## Try it
The answer is the set of lines that include "Brickyard", copied from the data below.

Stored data
((

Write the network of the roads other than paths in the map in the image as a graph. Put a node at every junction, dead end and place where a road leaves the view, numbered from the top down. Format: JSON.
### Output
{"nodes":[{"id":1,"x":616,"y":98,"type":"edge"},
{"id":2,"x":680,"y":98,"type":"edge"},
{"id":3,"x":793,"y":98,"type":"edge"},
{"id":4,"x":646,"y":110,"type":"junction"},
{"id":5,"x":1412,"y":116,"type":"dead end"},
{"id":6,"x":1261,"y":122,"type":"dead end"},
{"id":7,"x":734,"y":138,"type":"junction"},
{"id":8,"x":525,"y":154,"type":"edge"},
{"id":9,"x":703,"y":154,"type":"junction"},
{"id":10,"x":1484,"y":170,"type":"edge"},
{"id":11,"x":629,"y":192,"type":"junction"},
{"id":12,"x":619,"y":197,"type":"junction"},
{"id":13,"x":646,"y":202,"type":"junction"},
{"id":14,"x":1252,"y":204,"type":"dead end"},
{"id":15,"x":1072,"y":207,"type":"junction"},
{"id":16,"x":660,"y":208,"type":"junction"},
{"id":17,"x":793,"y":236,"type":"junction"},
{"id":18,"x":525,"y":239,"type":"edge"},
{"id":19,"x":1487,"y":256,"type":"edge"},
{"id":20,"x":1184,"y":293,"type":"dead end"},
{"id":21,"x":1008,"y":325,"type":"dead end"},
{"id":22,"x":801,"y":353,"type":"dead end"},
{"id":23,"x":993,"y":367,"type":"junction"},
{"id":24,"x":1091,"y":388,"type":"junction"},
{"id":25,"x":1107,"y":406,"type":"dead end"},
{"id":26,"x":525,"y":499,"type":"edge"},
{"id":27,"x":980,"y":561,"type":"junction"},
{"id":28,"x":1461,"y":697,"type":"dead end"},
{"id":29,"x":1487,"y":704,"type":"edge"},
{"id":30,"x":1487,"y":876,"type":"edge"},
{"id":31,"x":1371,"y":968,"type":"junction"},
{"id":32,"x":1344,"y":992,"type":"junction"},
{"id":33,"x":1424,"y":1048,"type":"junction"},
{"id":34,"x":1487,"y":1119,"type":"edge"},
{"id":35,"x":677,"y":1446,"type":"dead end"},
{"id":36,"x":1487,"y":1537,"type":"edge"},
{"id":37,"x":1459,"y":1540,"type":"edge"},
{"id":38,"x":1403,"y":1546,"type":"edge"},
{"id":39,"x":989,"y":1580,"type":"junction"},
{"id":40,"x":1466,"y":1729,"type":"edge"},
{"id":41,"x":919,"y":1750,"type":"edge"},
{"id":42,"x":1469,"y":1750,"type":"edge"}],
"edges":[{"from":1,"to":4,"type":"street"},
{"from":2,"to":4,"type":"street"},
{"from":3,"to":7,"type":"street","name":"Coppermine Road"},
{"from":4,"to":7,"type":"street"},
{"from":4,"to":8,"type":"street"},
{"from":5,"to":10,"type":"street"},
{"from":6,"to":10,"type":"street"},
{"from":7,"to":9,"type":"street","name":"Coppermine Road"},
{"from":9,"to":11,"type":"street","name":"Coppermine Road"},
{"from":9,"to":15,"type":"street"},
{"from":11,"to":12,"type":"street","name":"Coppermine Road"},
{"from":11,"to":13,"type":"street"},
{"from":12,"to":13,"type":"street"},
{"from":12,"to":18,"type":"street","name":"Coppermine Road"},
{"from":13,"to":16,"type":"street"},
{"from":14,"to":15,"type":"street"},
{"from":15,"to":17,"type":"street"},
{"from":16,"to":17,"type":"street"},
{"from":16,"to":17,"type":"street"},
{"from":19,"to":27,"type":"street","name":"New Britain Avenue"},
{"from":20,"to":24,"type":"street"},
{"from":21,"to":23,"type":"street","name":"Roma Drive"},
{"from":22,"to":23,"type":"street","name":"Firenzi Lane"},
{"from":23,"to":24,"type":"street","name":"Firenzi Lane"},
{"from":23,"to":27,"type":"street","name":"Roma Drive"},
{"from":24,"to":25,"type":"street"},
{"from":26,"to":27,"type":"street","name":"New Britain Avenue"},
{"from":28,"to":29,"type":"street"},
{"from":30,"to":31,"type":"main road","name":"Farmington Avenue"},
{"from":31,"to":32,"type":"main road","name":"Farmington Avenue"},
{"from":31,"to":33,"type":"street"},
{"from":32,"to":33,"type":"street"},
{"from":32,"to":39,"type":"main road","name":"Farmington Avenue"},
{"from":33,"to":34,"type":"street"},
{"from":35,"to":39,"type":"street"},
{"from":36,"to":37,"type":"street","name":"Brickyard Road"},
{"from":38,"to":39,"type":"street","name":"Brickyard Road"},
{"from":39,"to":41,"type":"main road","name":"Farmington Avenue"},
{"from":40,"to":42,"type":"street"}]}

))

## Response area
{"from":36,"to":37,"type":"street","name":"Brickyard Road"},
{"from":38,"to":39,"type":"street","name":"Brickyard Road"},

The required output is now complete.